So, I was surprised to rediscover that the Maxwell relations in thermodynamics are formally identical to Hamilton’s equations in classical mechanics… though in retrospect it’s obvious. Thermodynamics obeys the principle of maximum entropy, while classical mechanics obeys the principle of least action. Wherever there’s an extremal principle, symplectic geometry, and equations like Hamilton’s equations, are sure to follow.

I was surprised to discover (or maybe rediscover, I’m not sure yet) that just as statistical mechanics is governed by the principle of maximum entropy, quantum mechanics is governed by a principle of maximum ‘quantropy’. The analogy between statistical mechanics and quantum mechanics has been known at least since Feynman and Schwinger. But this basic aspect was never explained to me!

I was also surprised to rediscover that simply by replacing amplitudes by probabilities in the formalism of quantum field theory, we get a nice formalism for studying stochastic many-body systems. This formalism happens to perfectly match the ‘stochastic Petri nets’ and ‘reaction networks’ already used in subjects from population biology to epidemiology to chemistry. But now we can systematically borrow tools from quantum field theory! All the tricks that particle physicists like—annihilation and creation operators, coherent states and so on—can be applied to problems like the battle between the AIDS virus and human white blood cells.

And, perhaps because I’m a bit slow on the uptake, I was surprised when yet another shoe came crashing to the floor the other day.

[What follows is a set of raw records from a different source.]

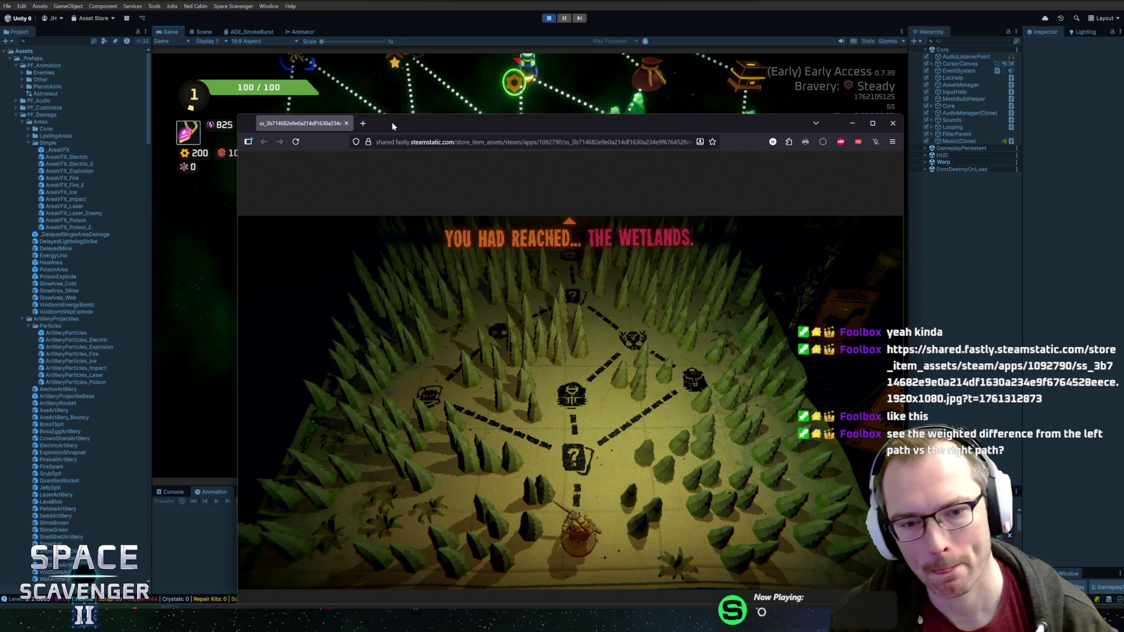
{"action": "left_click_drag", "start_coordinate": [392, 123], "coordinate": [393, 136]}
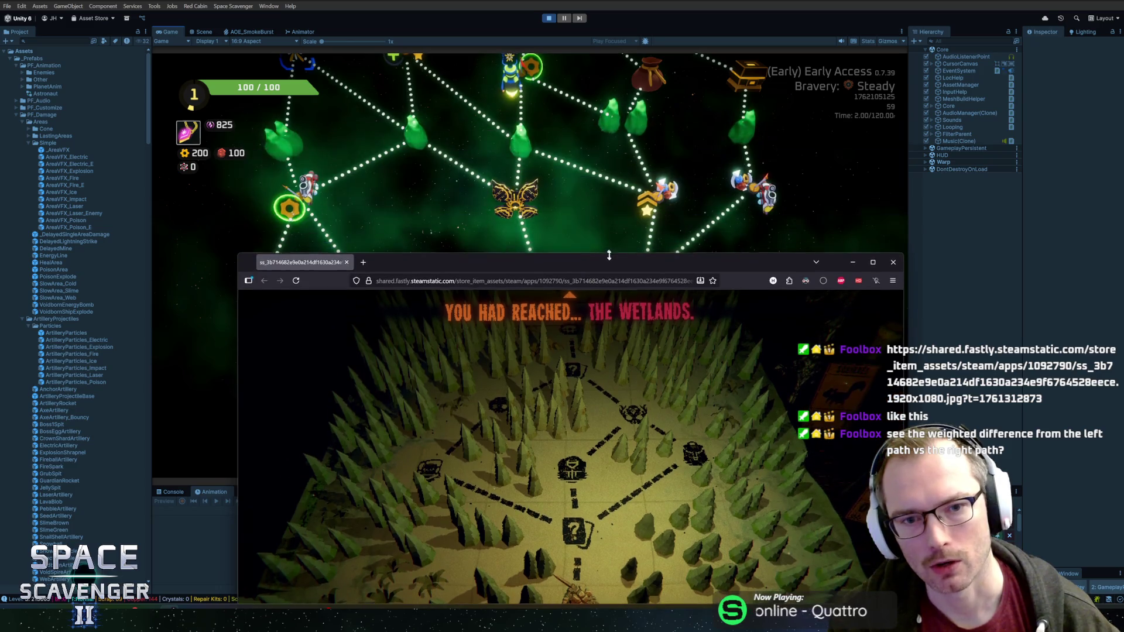
{"action": "mouse_move", "coordinate": [565, 128]}
{"action": "left_mouse_down"}
{"action": "mouse_move", "coordinate": [597, 243]}
{"action": "mouse_move", "coordinate": [563, 374]}
{"action": "left_mouse_up"}
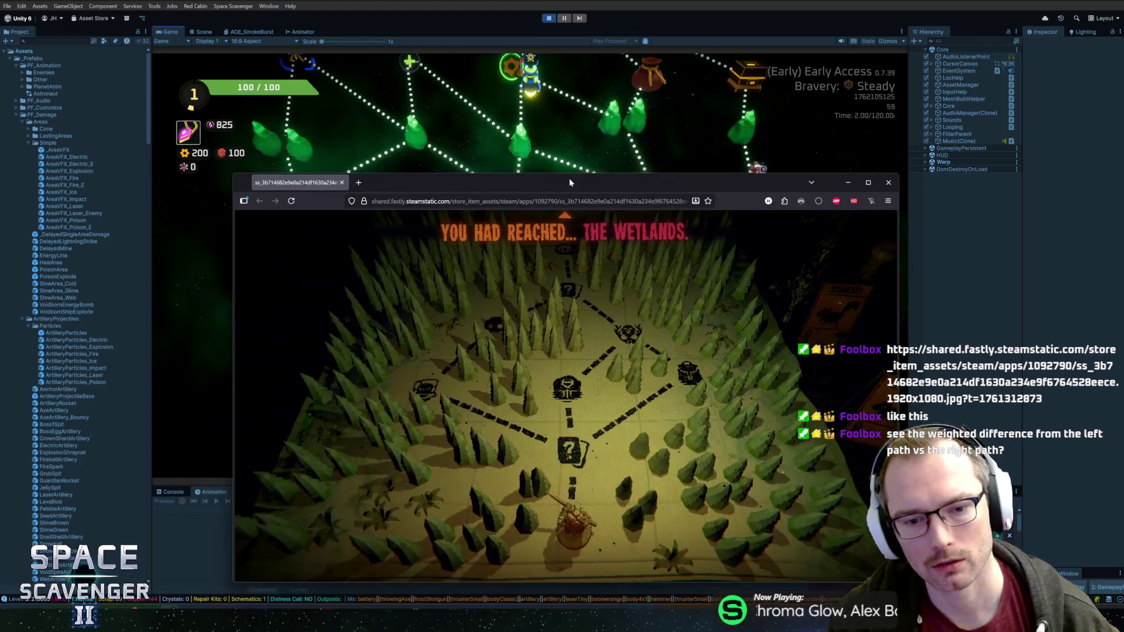
{"action": "mouse_move", "coordinate": [526, 373]}
{"action": "left_mouse_down"}
{"action": "mouse_move", "coordinate": [553, 156]}
{"action": "mouse_move", "coordinate": [627, 140]}
{"action": "left_mouse_up"}
Step: Hide and restore the Wetlands screenshot, then park it at the bottom of the screen
{"action": "key", "text": "ctrl+w"}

Because quantum field theory has, at least formally, a nice limit where Planck’s constant goes to zero, the same is true for for stochastic Petri nets and reaction networks!

In quantum field theory, we call this the ‘classical limit’. For example, if you have a really huge number of photons all in the same state, quantum effects sometimes become negligible, and we can describe them using the classical equations describing electromagnetism: the classical Maxwell equations. In stochastic situations, it makes more sense to call this limit the ‘large-number limit’: the main point is that there are lots of particles in each state.

In quantum mechanics, different observables don’t commute, so the so-called commutator matters a lot:

[A,B] = AB - BA

These commutators tend to be proportional to Planck’s constant. So in the limit where Planck’s constant \hbar goes to zero, observables commute… but commutators continue to have a ghostly existence, in the form of Poisson bracket:

\displaystyle{ \{A,B\} = \lim_{\hbar \to 0} \; \frac{1}{\hbar} [A,B] }

Poisson brackets are a key part of symplectic geometry—the geometry of classical mechanics. So, this sort of geometry naturally shows up in the study of stochastic Petri nets!

Let me sketch how it works. I’ll start with a section reviewing stuff you should already know if you’ve been following the network theory series.

The stochastic Fock space

Suppose we have some finite set S. We call its elements species, since we think of them as different kinds of things—e.g., kinds of chemicals, or kinds of organisms.

To describe the probability of having any number of things of each kind, we need the stochastic Fock space. This is the space of real formal power series in a bunch of variables, one for each element of S. It won’t hurt to simply say

S = \{1, \dots, k \}

Then the stochastic Fock space is

\mathbb{R}[[z_1, \dots, z_k ]]

this being math jargon for the space of formal power series with real coefficients in some variables z_1, \dots, z_k, one for each element of S.

We write

n = (n_1, \dots, n_k) \in \mathbb{N}^S

and use this abbreviation:

z^n = z_1^{n_1} \cdots z_k^{n_k}

We use z^n to describe a state where we have n_1 things of the first species, n_2 of the second species, and so on.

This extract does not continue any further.